-- Task statement --
From the records below, pull each line that has "await".

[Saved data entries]
========
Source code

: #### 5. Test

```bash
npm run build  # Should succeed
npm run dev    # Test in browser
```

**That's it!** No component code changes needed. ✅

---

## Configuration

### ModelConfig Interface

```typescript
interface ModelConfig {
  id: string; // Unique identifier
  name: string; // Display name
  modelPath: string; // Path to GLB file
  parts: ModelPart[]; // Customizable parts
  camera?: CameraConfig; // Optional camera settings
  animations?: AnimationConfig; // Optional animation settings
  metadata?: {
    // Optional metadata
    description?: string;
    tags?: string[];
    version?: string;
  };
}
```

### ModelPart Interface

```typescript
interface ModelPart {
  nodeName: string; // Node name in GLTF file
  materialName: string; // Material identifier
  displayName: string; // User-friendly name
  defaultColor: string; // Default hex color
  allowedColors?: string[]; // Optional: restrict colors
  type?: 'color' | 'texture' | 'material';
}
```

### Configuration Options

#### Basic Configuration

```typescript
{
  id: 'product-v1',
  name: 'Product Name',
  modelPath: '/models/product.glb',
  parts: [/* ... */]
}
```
========
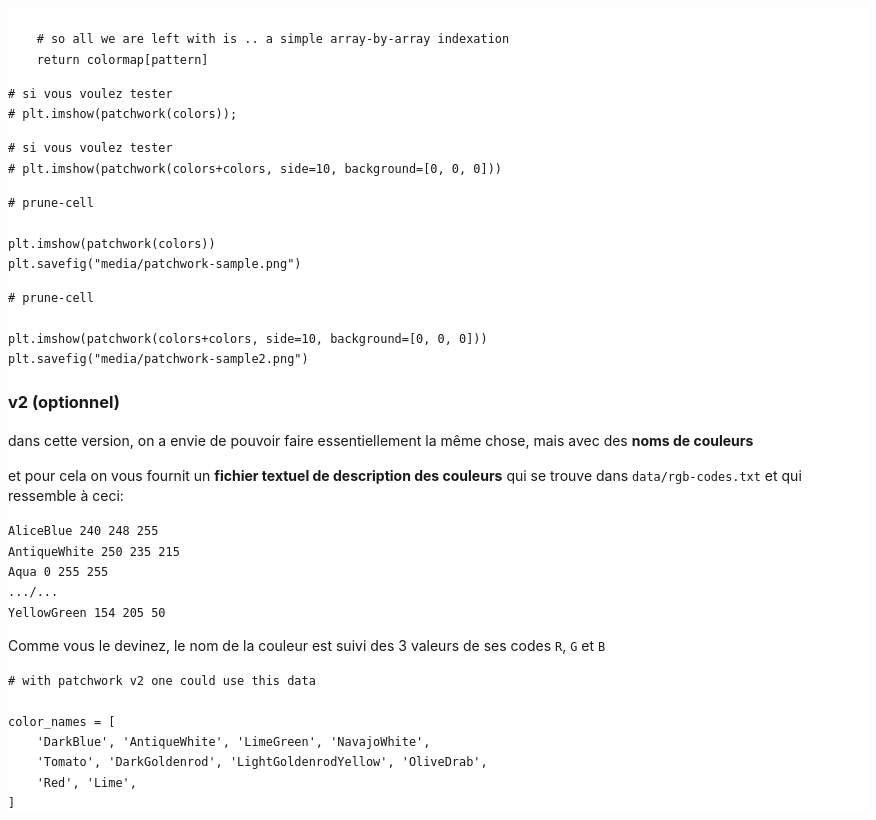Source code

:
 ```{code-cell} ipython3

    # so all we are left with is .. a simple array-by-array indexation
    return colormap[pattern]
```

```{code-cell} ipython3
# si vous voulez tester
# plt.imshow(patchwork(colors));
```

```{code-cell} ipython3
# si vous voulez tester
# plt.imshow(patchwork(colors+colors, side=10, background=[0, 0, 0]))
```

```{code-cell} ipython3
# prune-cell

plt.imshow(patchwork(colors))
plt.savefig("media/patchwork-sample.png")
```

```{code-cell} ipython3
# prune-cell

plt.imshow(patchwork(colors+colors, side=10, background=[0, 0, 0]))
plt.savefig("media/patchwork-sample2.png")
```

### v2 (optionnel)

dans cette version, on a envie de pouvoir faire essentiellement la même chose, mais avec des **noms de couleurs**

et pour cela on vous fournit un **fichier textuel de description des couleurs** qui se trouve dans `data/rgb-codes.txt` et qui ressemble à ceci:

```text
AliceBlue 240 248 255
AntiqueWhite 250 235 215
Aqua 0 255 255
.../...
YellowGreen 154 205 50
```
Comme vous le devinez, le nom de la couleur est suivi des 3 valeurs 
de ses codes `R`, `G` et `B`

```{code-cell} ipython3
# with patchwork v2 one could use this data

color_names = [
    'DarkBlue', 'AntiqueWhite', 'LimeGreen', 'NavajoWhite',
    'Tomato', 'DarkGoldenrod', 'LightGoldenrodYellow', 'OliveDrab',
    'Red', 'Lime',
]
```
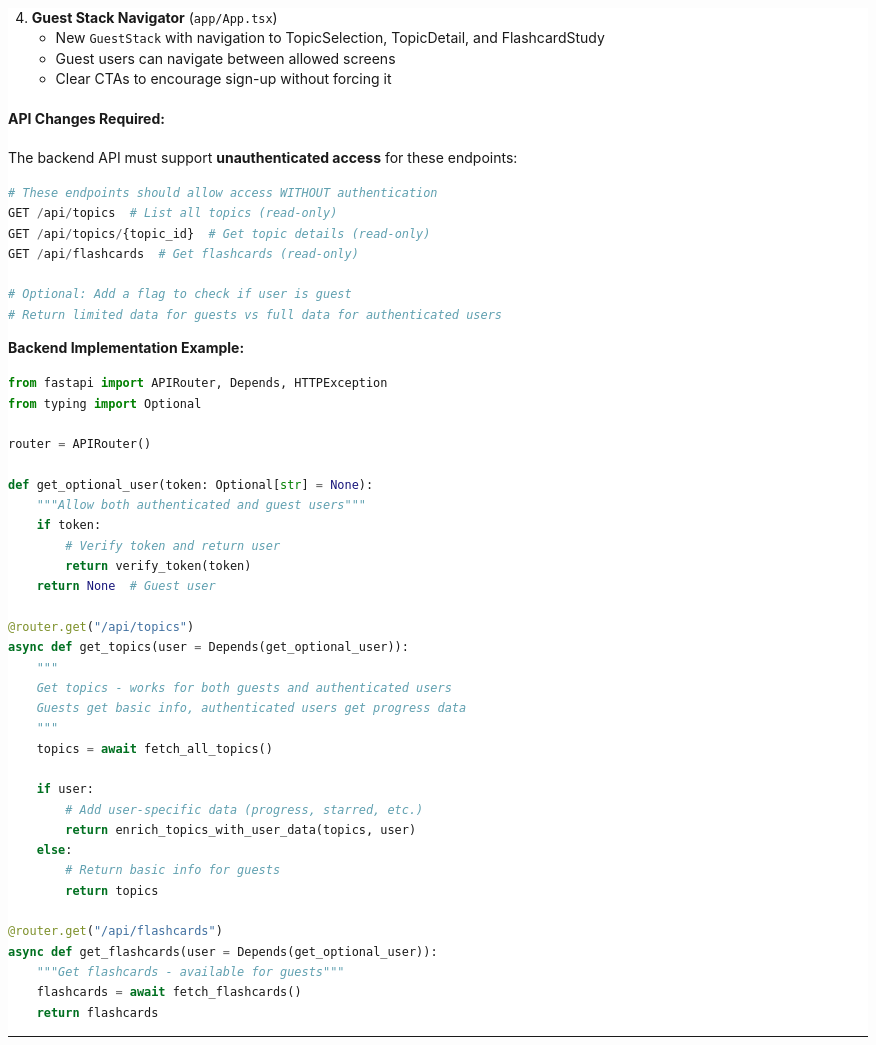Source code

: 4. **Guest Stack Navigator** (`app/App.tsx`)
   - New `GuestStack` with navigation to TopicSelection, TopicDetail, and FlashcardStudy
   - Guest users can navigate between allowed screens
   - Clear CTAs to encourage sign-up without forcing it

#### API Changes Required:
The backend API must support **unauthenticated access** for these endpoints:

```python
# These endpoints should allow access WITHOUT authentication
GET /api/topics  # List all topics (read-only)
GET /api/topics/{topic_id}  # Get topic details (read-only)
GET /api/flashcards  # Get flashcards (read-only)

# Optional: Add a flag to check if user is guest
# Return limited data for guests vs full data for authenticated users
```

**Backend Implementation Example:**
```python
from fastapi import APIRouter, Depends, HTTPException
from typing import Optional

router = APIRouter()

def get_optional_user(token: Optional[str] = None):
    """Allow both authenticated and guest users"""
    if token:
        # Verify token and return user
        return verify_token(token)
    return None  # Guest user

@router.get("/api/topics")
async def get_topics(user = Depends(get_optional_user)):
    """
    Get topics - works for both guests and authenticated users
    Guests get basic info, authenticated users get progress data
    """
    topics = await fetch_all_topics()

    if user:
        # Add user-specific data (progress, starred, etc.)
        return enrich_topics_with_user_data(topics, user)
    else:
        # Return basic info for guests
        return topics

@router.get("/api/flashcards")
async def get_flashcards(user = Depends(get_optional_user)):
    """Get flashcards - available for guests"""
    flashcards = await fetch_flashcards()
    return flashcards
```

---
========
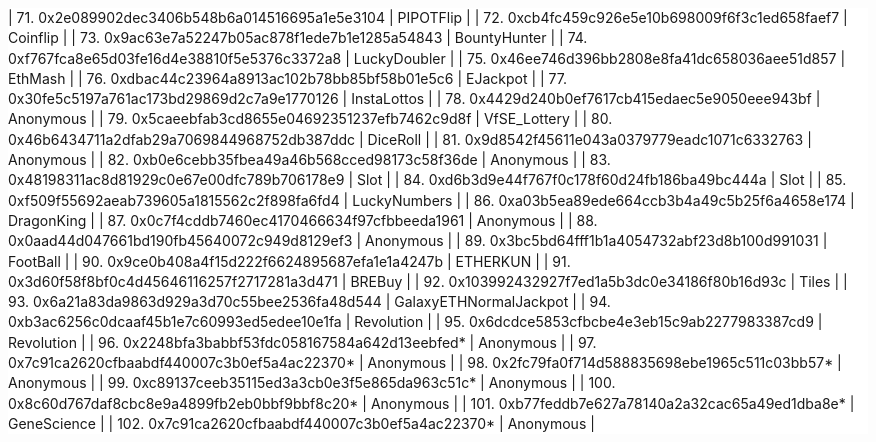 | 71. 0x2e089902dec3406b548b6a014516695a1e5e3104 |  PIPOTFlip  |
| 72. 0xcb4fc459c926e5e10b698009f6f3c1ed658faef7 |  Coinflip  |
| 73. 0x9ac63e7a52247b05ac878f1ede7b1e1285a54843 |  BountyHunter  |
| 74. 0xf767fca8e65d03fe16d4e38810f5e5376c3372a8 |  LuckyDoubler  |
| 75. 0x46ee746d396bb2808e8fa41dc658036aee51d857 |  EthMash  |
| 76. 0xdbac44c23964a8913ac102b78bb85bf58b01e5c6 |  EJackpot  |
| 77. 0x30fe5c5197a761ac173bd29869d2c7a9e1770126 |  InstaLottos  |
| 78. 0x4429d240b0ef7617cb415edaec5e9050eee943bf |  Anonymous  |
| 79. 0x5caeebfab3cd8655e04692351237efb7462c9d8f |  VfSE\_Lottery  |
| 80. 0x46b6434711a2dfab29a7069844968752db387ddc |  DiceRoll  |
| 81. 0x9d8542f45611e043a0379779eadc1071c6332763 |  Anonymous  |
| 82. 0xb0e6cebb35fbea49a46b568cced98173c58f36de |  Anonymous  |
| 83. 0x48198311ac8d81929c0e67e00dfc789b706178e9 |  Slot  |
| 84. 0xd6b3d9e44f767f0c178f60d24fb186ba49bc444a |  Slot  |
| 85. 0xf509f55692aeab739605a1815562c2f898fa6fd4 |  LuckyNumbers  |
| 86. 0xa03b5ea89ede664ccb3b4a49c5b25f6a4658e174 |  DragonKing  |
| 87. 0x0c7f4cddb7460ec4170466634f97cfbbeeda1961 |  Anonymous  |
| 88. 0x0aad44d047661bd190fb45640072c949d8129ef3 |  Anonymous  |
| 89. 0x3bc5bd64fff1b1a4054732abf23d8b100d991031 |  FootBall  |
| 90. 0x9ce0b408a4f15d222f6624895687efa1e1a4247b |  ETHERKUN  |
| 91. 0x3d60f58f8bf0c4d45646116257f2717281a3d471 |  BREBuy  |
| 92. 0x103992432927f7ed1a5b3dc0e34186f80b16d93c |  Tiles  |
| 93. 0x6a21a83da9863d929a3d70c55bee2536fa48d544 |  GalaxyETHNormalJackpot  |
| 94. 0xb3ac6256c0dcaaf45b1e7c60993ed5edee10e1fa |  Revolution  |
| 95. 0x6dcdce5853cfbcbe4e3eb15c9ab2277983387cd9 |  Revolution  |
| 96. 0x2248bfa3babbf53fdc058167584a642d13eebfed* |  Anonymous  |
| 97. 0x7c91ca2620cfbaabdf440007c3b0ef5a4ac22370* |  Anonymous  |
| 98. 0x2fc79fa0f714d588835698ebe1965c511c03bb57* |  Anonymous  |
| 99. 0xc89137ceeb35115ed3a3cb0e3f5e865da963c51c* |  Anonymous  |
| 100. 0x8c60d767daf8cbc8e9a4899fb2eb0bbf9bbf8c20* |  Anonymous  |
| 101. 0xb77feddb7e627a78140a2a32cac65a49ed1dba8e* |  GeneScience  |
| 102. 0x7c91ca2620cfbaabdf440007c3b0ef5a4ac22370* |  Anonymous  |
========
-- Task result --
    topics = await fetch_all_topics()
    flashcards = await fetch_flashcards()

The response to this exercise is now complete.